The directors say that up to January 1, 2021, Trend Micro EMEA operated as principal for the European region.
They add that it transacted with related party commissionaire entities for the sale and distribution of internet security products within most material territories in Europe.
Under the new structure, Trend Micro EMEA remains a principal for its branch entities and acts as the master LRD within Europe.
However, the directors state: “It no longer acts as principal for the most material territories in Europe – Germany, France, the UK and Italy – and the Trend Micro legal entities within these countries now also operate as LRDs under the new structure.
“There is a desire to ensure consistency across the group in relation to remuneration for subsidies and branches where they have undertaken similar activities.”
They added: “The major focus is to reduce risk in operating in Europe with this new model and to align with global tax strategy.”

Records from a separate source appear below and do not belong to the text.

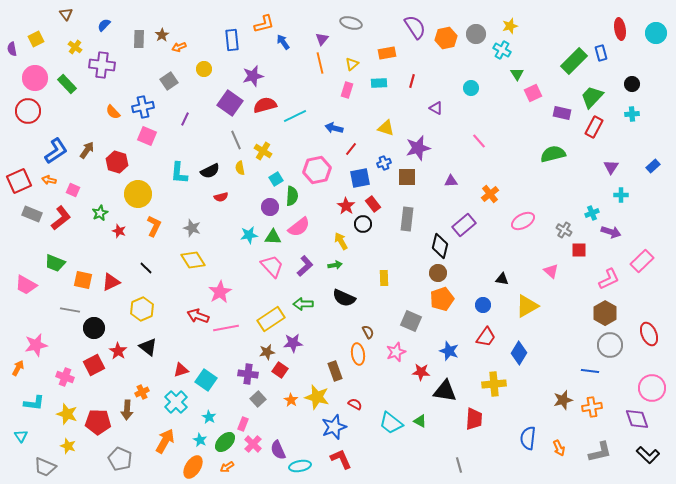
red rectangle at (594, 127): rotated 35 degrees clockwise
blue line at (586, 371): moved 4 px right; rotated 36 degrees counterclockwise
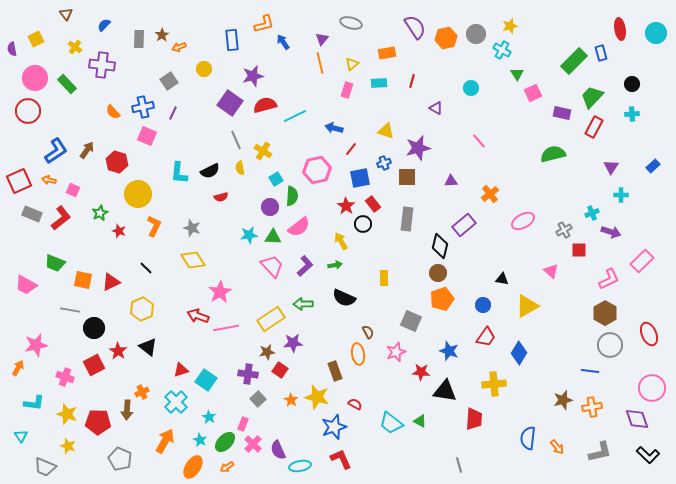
purple line at (185, 119): moved 12 px left, 6 px up
yellow triangle at (386, 128): moved 3 px down
gray cross at (564, 230): rotated 28 degrees clockwise
orange arrow at (559, 448): moved 2 px left, 1 px up; rotated 14 degrees counterclockwise
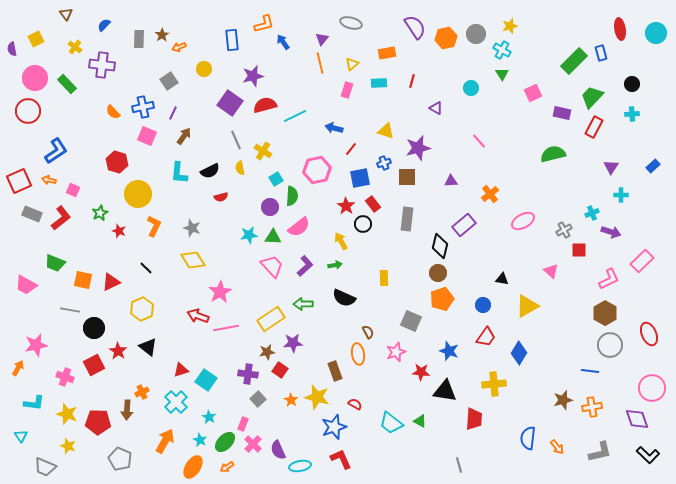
green triangle at (517, 74): moved 15 px left
brown arrow at (87, 150): moved 97 px right, 14 px up
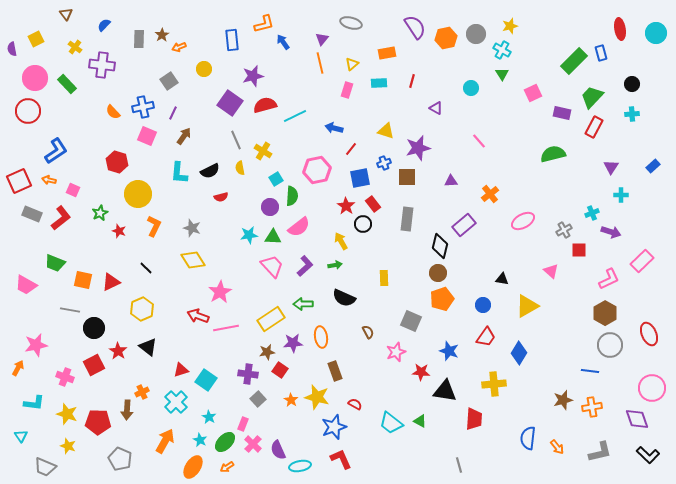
orange ellipse at (358, 354): moved 37 px left, 17 px up
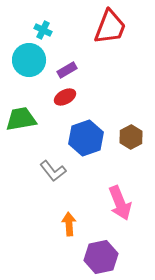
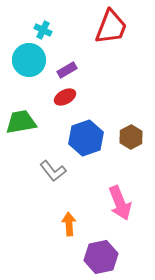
red trapezoid: moved 1 px right
green trapezoid: moved 3 px down
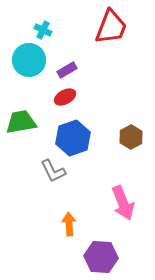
blue hexagon: moved 13 px left
gray L-shape: rotated 12 degrees clockwise
pink arrow: moved 3 px right
purple hexagon: rotated 16 degrees clockwise
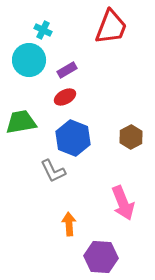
blue hexagon: rotated 20 degrees counterclockwise
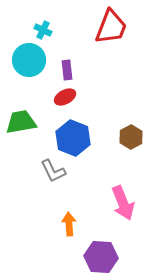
purple rectangle: rotated 66 degrees counterclockwise
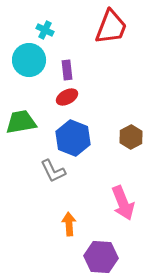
cyan cross: moved 2 px right
red ellipse: moved 2 px right
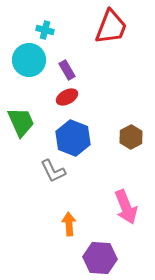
cyan cross: rotated 12 degrees counterclockwise
purple rectangle: rotated 24 degrees counterclockwise
green trapezoid: rotated 76 degrees clockwise
pink arrow: moved 3 px right, 4 px down
purple hexagon: moved 1 px left, 1 px down
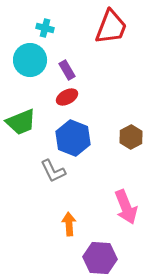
cyan cross: moved 2 px up
cyan circle: moved 1 px right
green trapezoid: rotated 92 degrees clockwise
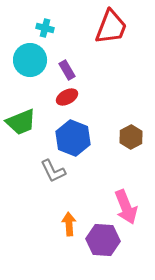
purple hexagon: moved 3 px right, 18 px up
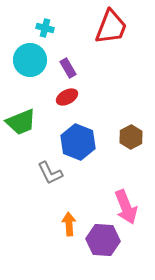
purple rectangle: moved 1 px right, 2 px up
blue hexagon: moved 5 px right, 4 px down
gray L-shape: moved 3 px left, 2 px down
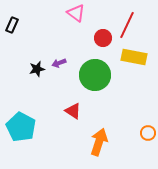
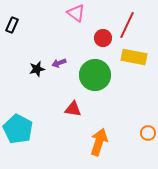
red triangle: moved 2 px up; rotated 24 degrees counterclockwise
cyan pentagon: moved 3 px left, 2 px down
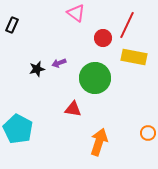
green circle: moved 3 px down
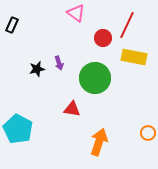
purple arrow: rotated 88 degrees counterclockwise
red triangle: moved 1 px left
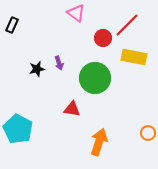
red line: rotated 20 degrees clockwise
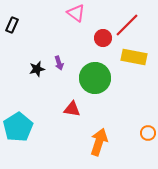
cyan pentagon: moved 2 px up; rotated 12 degrees clockwise
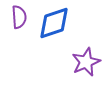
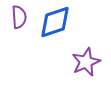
blue diamond: moved 1 px right, 1 px up
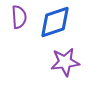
purple star: moved 21 px left; rotated 16 degrees clockwise
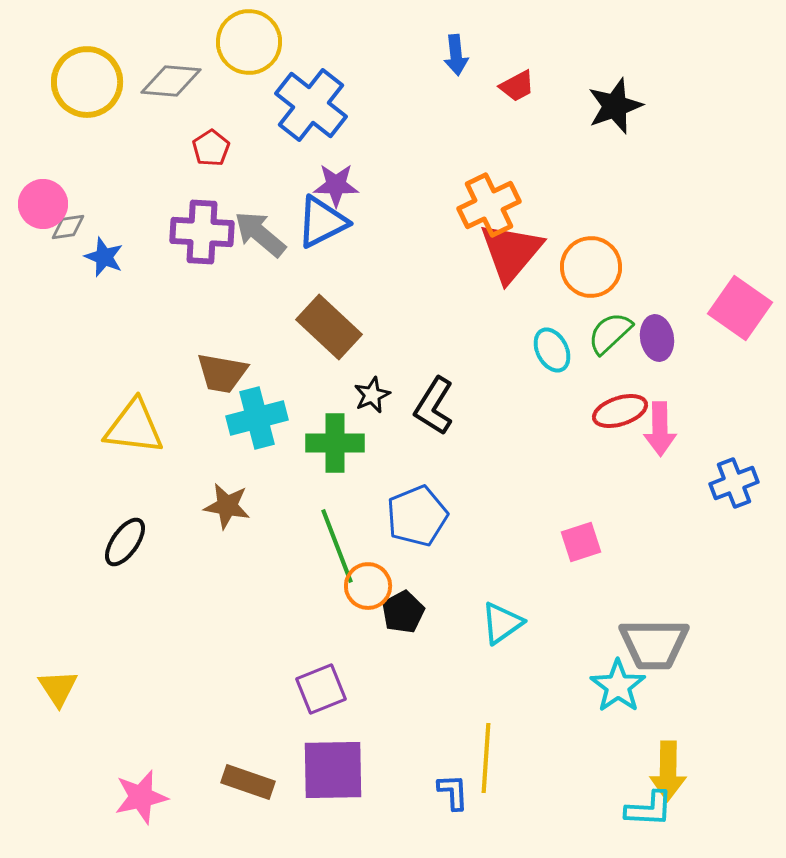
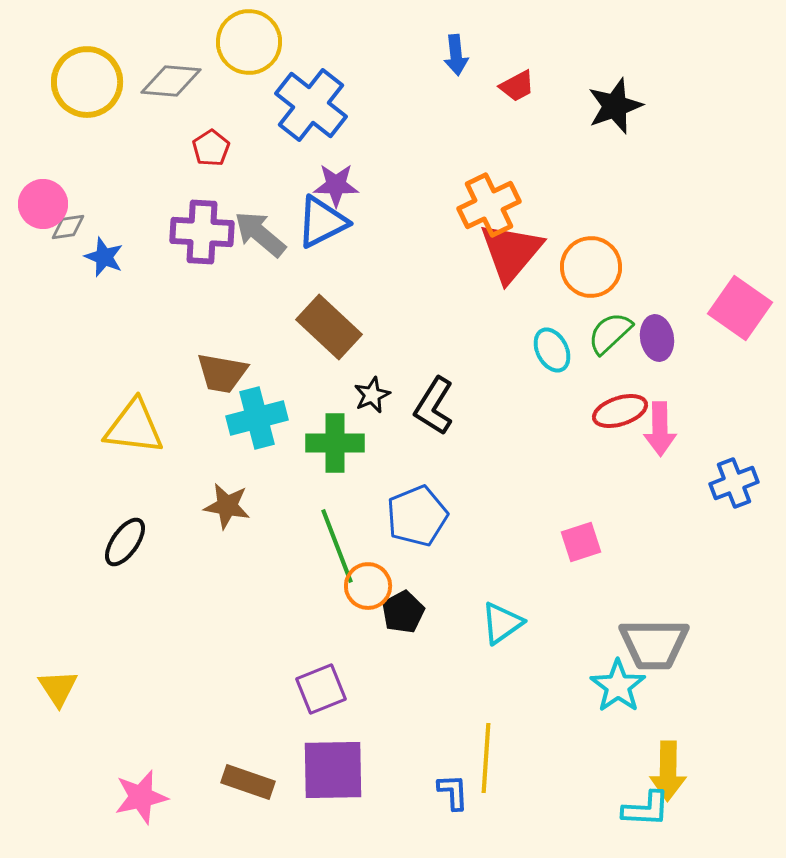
cyan L-shape at (649, 809): moved 3 px left
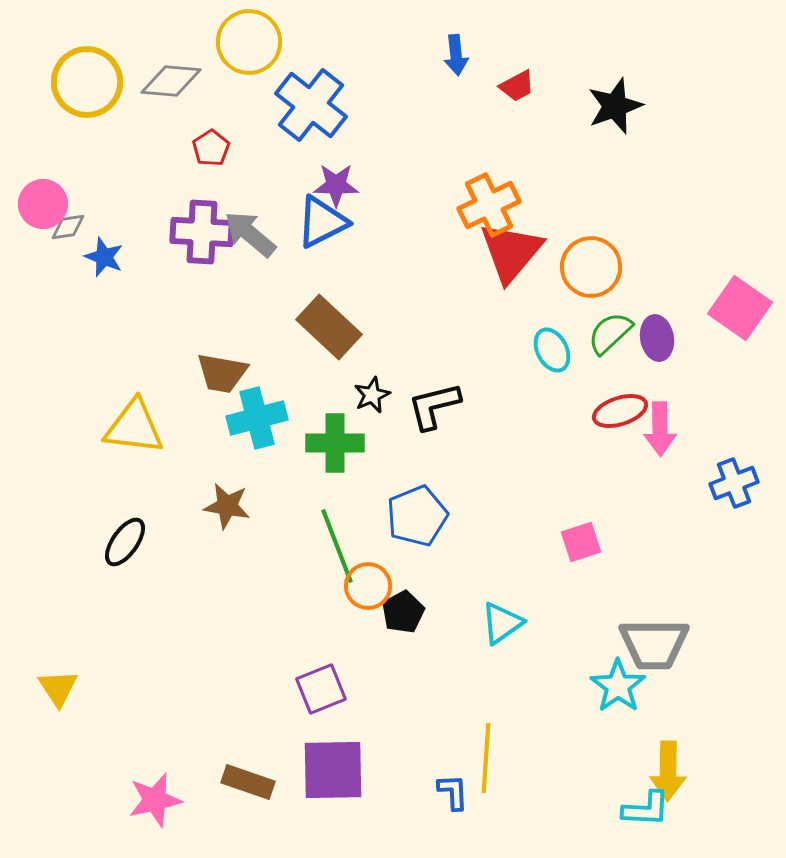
gray arrow at (260, 234): moved 10 px left
black L-shape at (434, 406): rotated 44 degrees clockwise
pink star at (141, 797): moved 14 px right, 3 px down
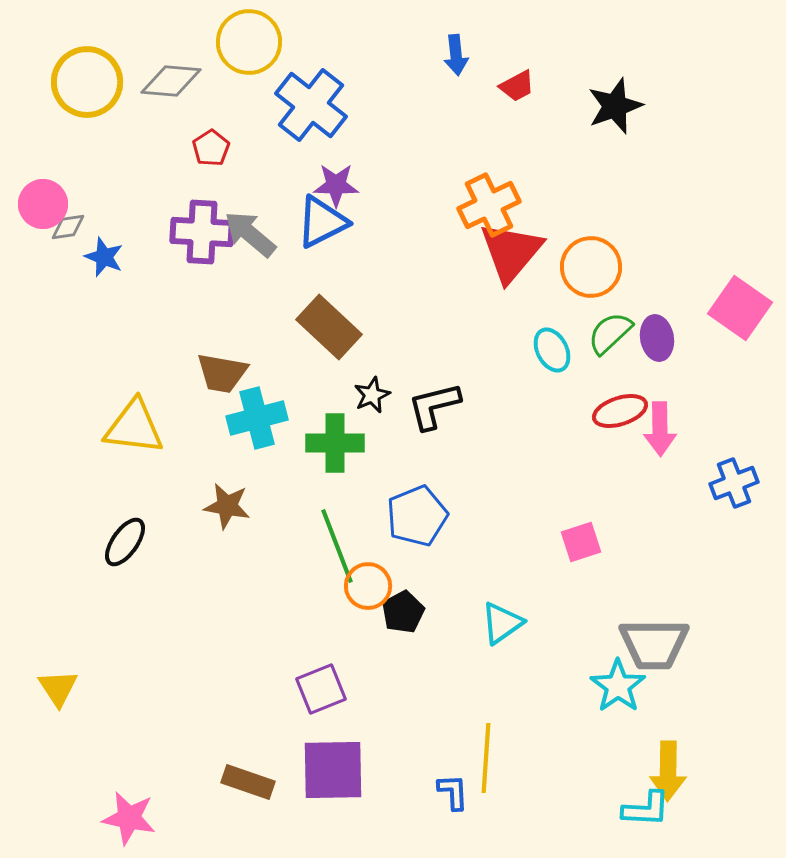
pink star at (155, 800): moved 26 px left, 18 px down; rotated 24 degrees clockwise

The directors state that revenues decreased due to the change in operating structures, while profits increased by 154pc due to the change in operating structure and other operating factors.
The number of people employed in the business last year increased from 442 to 448 and staff costs increased from €45.79m to €49.34m.
A breakdown of employment figures show that 175 were employed in sales and marketing, 261 in ‘other’ and 12 in human resources.
The staff costs included share-based payments of €714,000.
Pay to directors last year totalled €1.38m. This was made up of emoluments of €1.01m; €208,000 under long-term incentive schemes; €120,000 in termination payments and €36,000 in pension contributions.
The company’s after-tax profits last year totalled €5.3m after paying corporation tax of €1.89m.
The corporation tax bill was more than twice as high as it had been in 2020, when Trend Micro paid out €864,000.
The chief factor for this was €903,000 paid out under the heading of ‘foreign tax’, compared to €504,000 paid out in foreign tax in 2020.